Providing public funds to private schools is the issue that no one is talking about during the 2023 gubernatorial campaign even though it could be a hot topic during the next four years.
The issue is not talked about much — if any — on the campaign trail by Republican incumbent Gov. Tate Reeves nor Democratic challenger Brandon Presley. But Reeves has a record.
During his eight years as lieutenant governor and four as governor, Reeves, who is seeking reelection this November, has been a staunch supporter of providing vouchers for students to attend private schools.
There is no bigger illustration of Reeves’ support for vouchers than the unusual lengths he went to at the end of the 2019 session to ensure passage of a voucher bill.
In 2019, then-Lt. Gov. Reeves led a secretive effort to increase funding for a program that provides $6,500 vouchers to allow a small number of special education students to attend private schools.
The program, which at the time provided funding for about 750 students, did nothing to help the about 60,000 other students with special education designations.
During the 2019 session, many legislators made it clear that they did not want to expand the program that had been cited for various shortcomings, including for a lack of accountability, in a report by a legislative watchdog group. After the House Education Committee refused to expand the program, legislative leaders, led by Reeves, in the waning hours of the session inserted money for the expanded voucher program in a bill funding about 70 primarily local construction projects across the state. The bill sent the funds for those projects to the Department of Finance and Administration.

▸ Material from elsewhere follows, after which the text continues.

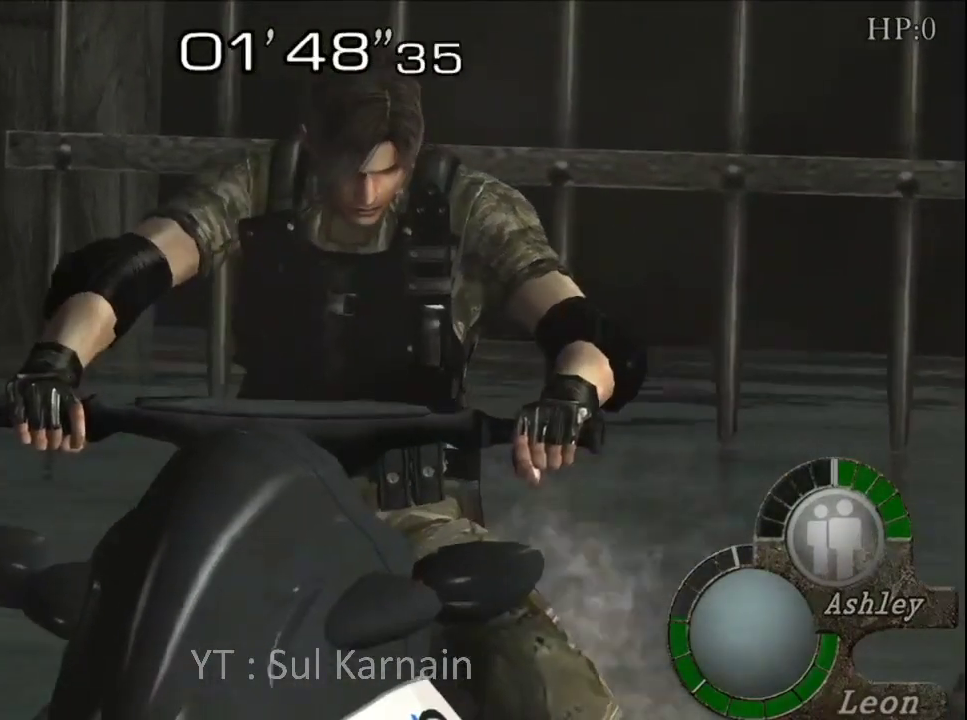
{"buttons": [], "left_stick": "center", "right_stick": "center", "events": []}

Legislators said when they voted on the bill, they did not know the special education voucher program was tucked away in a bill dealing with construction projects.
“Who would have thought money for that was in a DFA budget bill?” asked Rep. Robert Johnson, D-Natchez, soon after the secretive project was discovered.

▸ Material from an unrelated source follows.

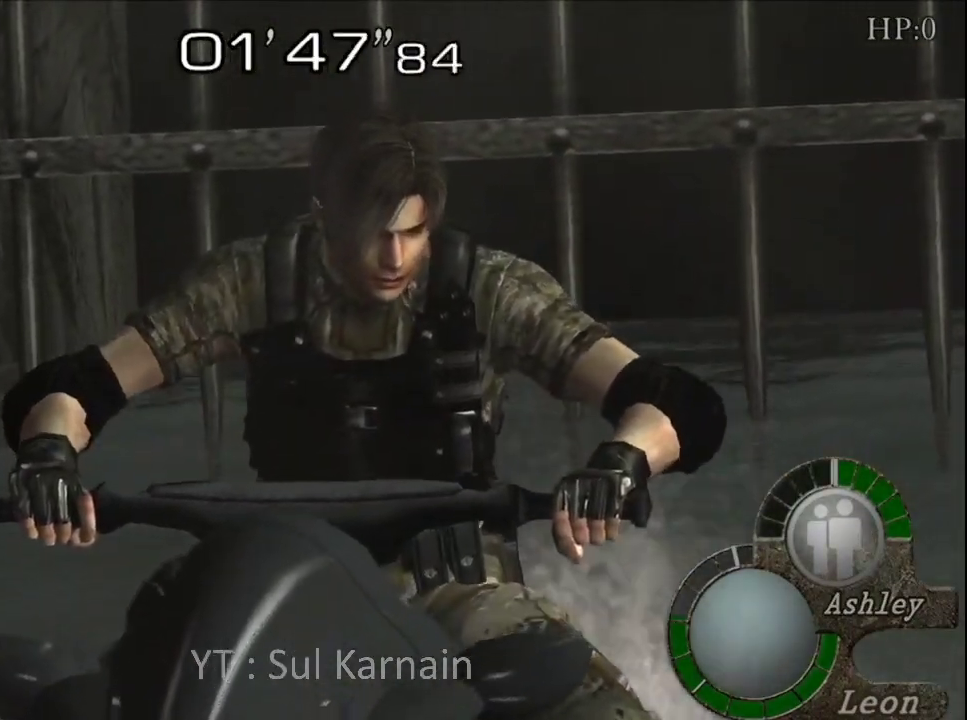
{"buttons": [], "left_stick": "center", "right_stick": "center", "events": []}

At the time, Reeves said the program needed the extra funds to help special needs students who were on a waiting list to garner the vouchers. He defended sneaking the program through the legislative process for the special needs children.
“I don’t know if pushing for this is good for me politically,” Reeves said in 2019. “But quite frankly, I don’t care. I got elected to do what is right.”
There are other examples of Reeves’ devotion to school choice, including his Senate passing a voucher program in 2018 that was killed in the House.
Despite Reeves’ school choice allegiance, he seldom talks about it on the campaign trail. He also seldom broached the subject in his successful 2019 gubernatorial campaign.
A recent Reeves campaign commercial highlights public education. The campaign commercial touts the historic pay raise provided to public school teachers in the 2022 legislative session, and highlights the gains public school students in the lower grades have made on reading and math tests in recent years. But the commercials offer not a word on the governor’s steadfast support for diverting public funds to private funds.
Presley also has not spoken often of the voucher issue on the campaign trail.
But when asked about the issue, Presley said, “As a proud product of Nettleton public schools, I believe we need to invest more in public education, not siphon off taxpayer dollars to wealthy private schools at the expense of Mississippi children. I do not support public money for wealthy private schools.”
In the 2022 session, legislators approved and Reeves signed into law a bill that provided $10 million (in federal COVID-19 relief funds) to private schools.
A lawsuit was filed by public school supporters challenging that appropriation based on language in the Mississippi Constitution that appears to plainly prohibit public funds from being expended in private schools.
Section 208 of the Mississippi Constitution reads, “No religious or other sect or sects shall ever control any part of the school or other educational funds of this state; nor shall any funds be appropriated toward the support of any sectarian school, or to any school that at the time of receiving such appropriation is not conducted as a free school.”
Despite that language, Mississippi Attorney General Lynn Fitch, presumably with the blessing of the governor, is fighting the lawsuit. The case is pending before the Mississippi Supreme Court.
It is not known whether that case will be decided before the Nov. 7 general election.
No doubt, if Reeves wins and the Supreme Court says providing public funds to private schools is constitutional despite what the state Constitution says, school choice will be one of Mississippi’s biggest issues.